Entries taken from a collection
═══

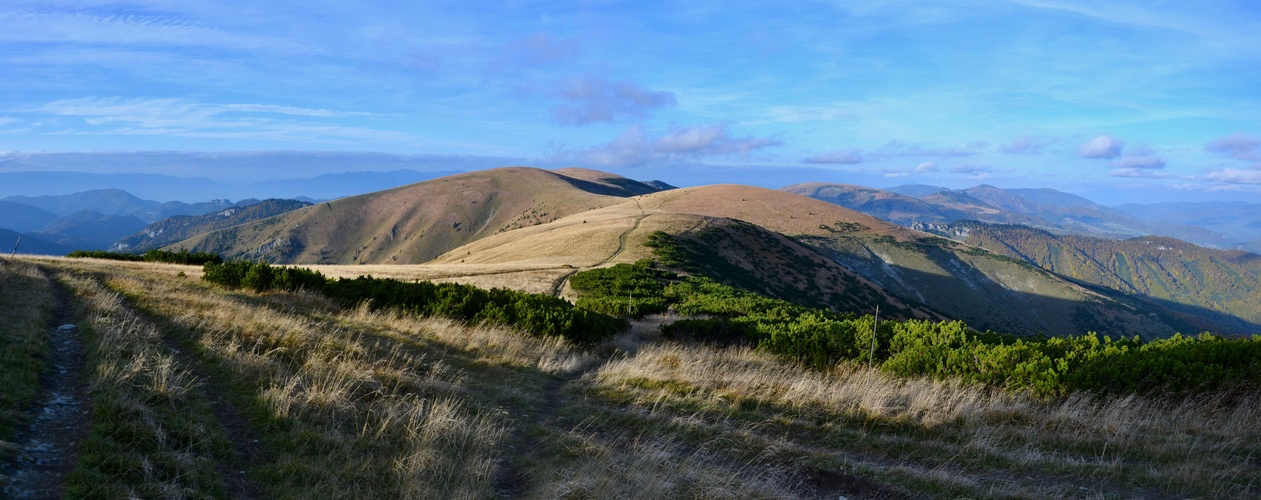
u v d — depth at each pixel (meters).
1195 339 12.70
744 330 18.23
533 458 7.27
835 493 6.55
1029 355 10.84
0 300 11.44
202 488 5.55
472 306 16.92
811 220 193.25
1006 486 6.65
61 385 7.21
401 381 9.16
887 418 8.91
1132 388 9.64
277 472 6.04
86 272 20.19
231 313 12.33
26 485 4.89
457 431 7.47
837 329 14.27
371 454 6.71
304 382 8.42
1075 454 7.70
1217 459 7.22
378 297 17.70
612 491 6.10
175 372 8.11
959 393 9.82
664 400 9.82
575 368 12.86
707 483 6.38
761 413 9.20
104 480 5.17
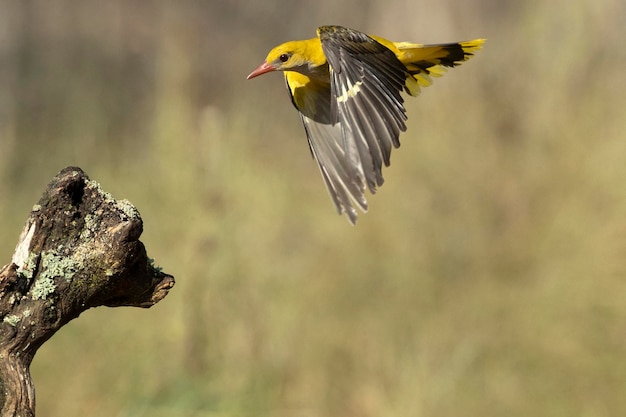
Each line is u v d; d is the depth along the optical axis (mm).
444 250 12234
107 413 10594
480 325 11438
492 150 13047
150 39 19234
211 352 11180
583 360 11000
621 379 10859
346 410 10977
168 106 13305
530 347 11172
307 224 12680
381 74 6242
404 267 12031
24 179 14711
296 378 11109
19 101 16953
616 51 14086
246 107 15586
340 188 7199
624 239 11688
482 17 16297
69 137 15695
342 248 12258
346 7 19672
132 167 13969
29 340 4871
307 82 7512
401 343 11477
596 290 11336
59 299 4930
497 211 12562
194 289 11336
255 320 11375
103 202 5031
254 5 20359
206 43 19016
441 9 16344
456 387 10859
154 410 10688
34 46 18625
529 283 11703
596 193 12172
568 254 11773
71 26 19109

═══

• PROMPT: Return all lines in the data that include the word "depth".

• ANSWER AREA:
u v d — depth at each pixel (meters).
Each line is u v d; d is the depth along the optical axis (mm).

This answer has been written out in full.